##### INFORMATION #####

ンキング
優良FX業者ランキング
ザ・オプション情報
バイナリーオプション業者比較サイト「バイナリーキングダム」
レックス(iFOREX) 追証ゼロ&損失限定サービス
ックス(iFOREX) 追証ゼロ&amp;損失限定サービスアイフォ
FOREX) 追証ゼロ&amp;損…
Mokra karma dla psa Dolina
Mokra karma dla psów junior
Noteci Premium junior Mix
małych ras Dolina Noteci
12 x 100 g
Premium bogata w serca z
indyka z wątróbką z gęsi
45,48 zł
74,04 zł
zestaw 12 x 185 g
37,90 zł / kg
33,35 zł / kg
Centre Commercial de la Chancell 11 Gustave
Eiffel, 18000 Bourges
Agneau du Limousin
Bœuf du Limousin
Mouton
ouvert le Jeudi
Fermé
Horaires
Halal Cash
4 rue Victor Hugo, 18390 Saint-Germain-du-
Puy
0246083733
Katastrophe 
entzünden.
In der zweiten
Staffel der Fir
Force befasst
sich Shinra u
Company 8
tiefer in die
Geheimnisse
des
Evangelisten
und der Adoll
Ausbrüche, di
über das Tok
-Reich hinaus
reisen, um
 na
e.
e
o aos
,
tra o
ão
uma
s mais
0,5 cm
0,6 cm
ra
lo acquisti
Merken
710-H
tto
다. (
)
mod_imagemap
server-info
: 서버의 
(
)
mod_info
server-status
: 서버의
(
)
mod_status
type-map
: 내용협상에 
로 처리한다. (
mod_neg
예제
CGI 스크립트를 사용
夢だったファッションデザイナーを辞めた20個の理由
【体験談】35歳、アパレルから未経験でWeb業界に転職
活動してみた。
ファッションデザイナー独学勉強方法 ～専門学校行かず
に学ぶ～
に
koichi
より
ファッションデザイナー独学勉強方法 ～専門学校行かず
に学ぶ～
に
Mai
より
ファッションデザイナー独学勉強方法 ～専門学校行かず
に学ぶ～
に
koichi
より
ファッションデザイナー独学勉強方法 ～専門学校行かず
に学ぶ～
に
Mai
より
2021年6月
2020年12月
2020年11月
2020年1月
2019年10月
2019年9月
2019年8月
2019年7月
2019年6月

#####

> _PROBLEM DETAILS_: Could you type out every entry again exactly as it stands?

> _YOUR RESPONSE_:
ンキング
優良FX業者ランキング
ザ・オプション情報
バイナリーオプション業者比較サイト「バイナリーキングダム」
レックス(iFOREX) 追証ゼロ&損失限定サービス
ックス(iFOREX) 追証ゼロ&amp;損失限定サービスアイフォ
FOREX) 追証ゼロ&amp;損…
Mokra karma dla psa Dolina
Mokra karma dla psów junior
Noteci Premium junior Mix
małych ras Dolina Noteci
12 x 100 g
Premium bogata w serca z
indyka z wątróbką z gęsi
45,48 zł
74,04 zł
zestaw 12 x 185 g
37,90 zł / kg
33,35 zł / kg
Centre Commercial de la Chancell 11 Gustave
Eiffel, 18000 Bourges
Agneau du Limousin
Bœuf du Limousin
Mouton
ouvert le Jeudi
Fermé
Horaires
Halal Cash
4 rue Victor Hugo, 18390 Saint-Germain-du-
Puy
0246083733
Katastrophe 
entzünden.
In der zweiten
Staffel der Fir
Force befasst
sich Shinra u
Company 8
tiefer in die
Geheimnisse
des
Evangelisten
und der Adoll
Ausbrüche, di
über das Tok
-Reich hinaus
reisen, um
 na
e.
e
o aos
,
tra o
ão
uma
s mais
0,5 cm
0,6 cm
ra
lo acquisti
Merken
710-H
tto
다. (
)
mod_imagemap
server-info
: 서버의 
(
)
mod_info
server-status
: 서버의
(
)
mod_status
type-map
: 내용협상에 
로 처리한다. (
mod_neg
예제
CGI 스크립트를 사용
夢だったファッションデザイナーを辞めた20個の理由
【体験談】35歳、アパレルから未経験でWeb業界に転職
活動してみた。
ファッションデザイナー独学勉強方法 ～専門学校行かず
に学ぶ～
に
koichi
より
ファッションデザイナー独学勉強方法 ～専門学校行かず
に学ぶ～
に
Mai
より
ファッションデザイナー独学勉強方法 ～専門学校行かず
に学ぶ～
に
koichi
より
ファッションデザイナー独学勉強方法 ～専門学校行かず
に学ぶ～
に
Mai
より
2021年6月
2020年12月
2020年11月
2020年1月
2019年10月
2019年9月
2019年8月
2019年7月
2019年6月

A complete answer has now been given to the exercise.